I know the difference, you know the difference — everyone in this thread does. If I was writing a paper on it, I'd use the correct term, but you don't have to be so picky about the coments in a rather humorous thread.

@m0xee >I still think it's acceptable in this rare case >Only the kernel boots on this device, the userspace doesn't matter at this point
It's not acceptable, as that's an incorrect claim.
Linux will *not* boot without a supplied init - if it's missing, it will panic() instead: https://git.kernel.org/pub/scm/linux/kernel/git/torvalds/linux.git/tree/init/main.c#n1549
That (non-Linux supplied) init program matters very much - otherwise you just get a panic() instead of the a usable login screen.

@Suiseiseki I insist that it is acceptable. Sure the kernel won't work by itself, but that is not what my point was. This device is not usable because there is no support for the hardware it has *in the kernel*. No init can change that.
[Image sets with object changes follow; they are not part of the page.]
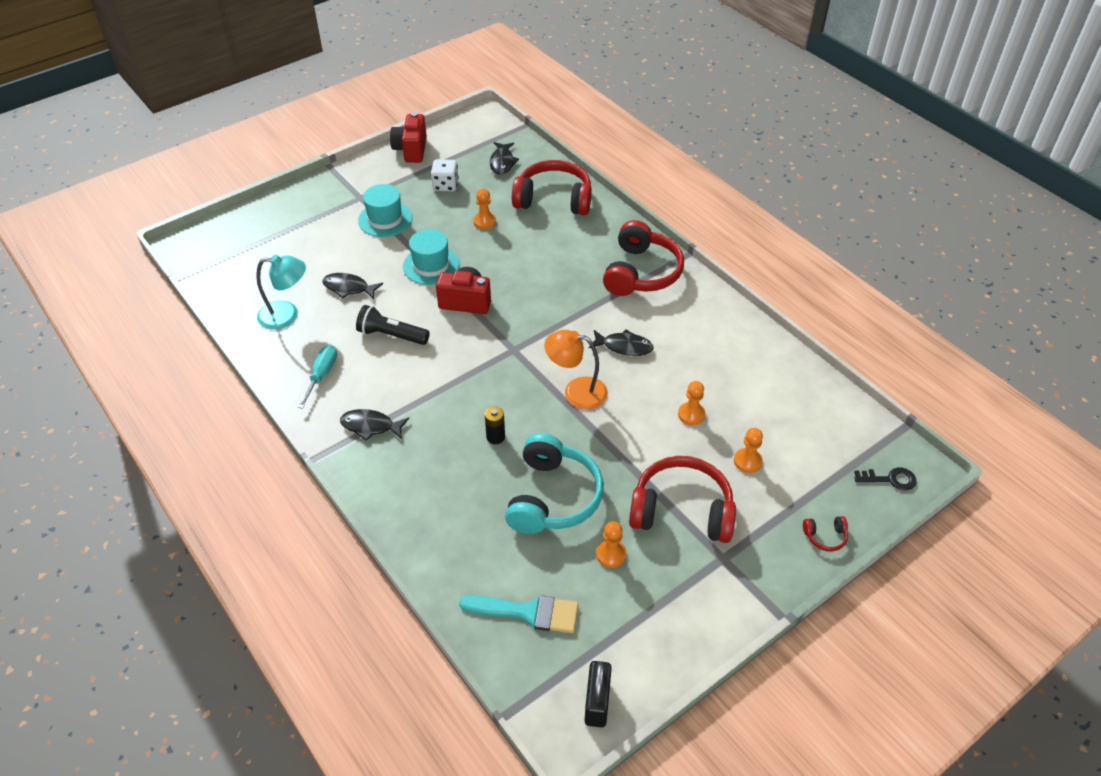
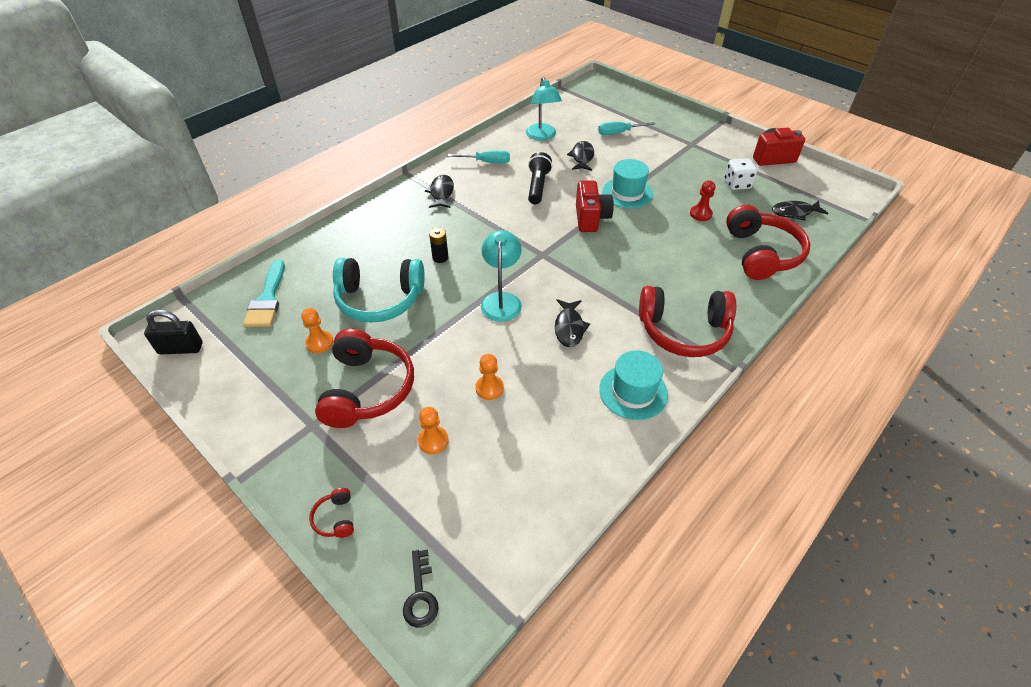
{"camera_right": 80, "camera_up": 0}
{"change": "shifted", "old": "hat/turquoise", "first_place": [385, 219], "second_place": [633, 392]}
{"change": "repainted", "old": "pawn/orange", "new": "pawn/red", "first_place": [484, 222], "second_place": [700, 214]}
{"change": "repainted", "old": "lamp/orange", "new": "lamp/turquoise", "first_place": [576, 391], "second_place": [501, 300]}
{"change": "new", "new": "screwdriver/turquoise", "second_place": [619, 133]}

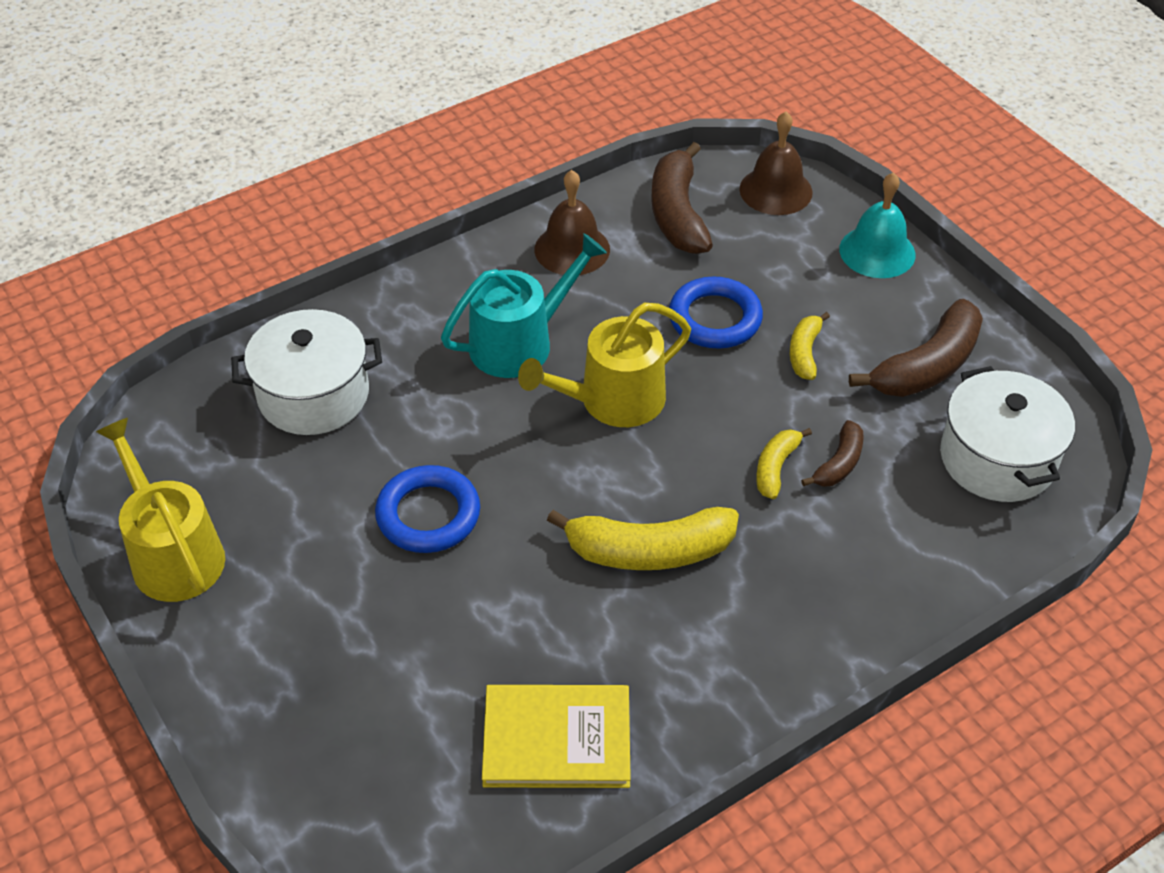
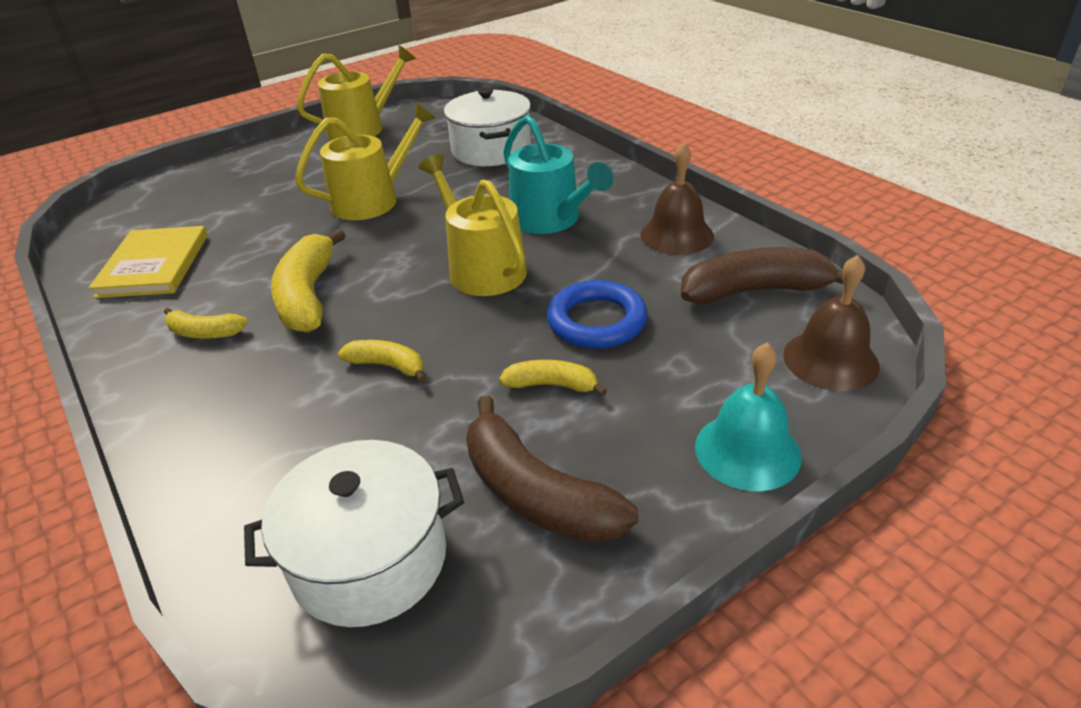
{"camera_right": 90, "camera_up": -10}
{"change": "gone", "old": "banana/brown", "first_place": [839, 464]}
{"change": "swapped", "old": "ring/blue", "new": "watering can/yellow", "first_place": [428, 514], "second_place": [372, 200]}
{"change": "new", "new": "banana/yellow", "second_place": [204, 333]}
@m0xee >This device is not usable because there is no support for the hardware it has *in the kernel*.
You just claimed it booted up into a framebuffer.
If Linux doesn't have drivers for the hardware you're trying it with, it simply won't boot (although generic drivers leave much to be desired).
If you got into a framebuffer login prompt, that is perfectly usable, as you can use emacs (rms prefers framebuffer emacs), nano and a bunch of other GNU tools just fine.
The only reason why I use Xorg, is because Xorg lets me use lots of terminals on multiple monitors, and it can display UTF-8 (for です).

@Suiseiseki I didn't mention any login prompt. The fact that framebuffer works doesn't imply login prompt, it doesn't even imply you can access built-in storage and mount the root partition, right?
I get it, you just want to push some agenda, but this doesn't look like a perfect occasion to do it.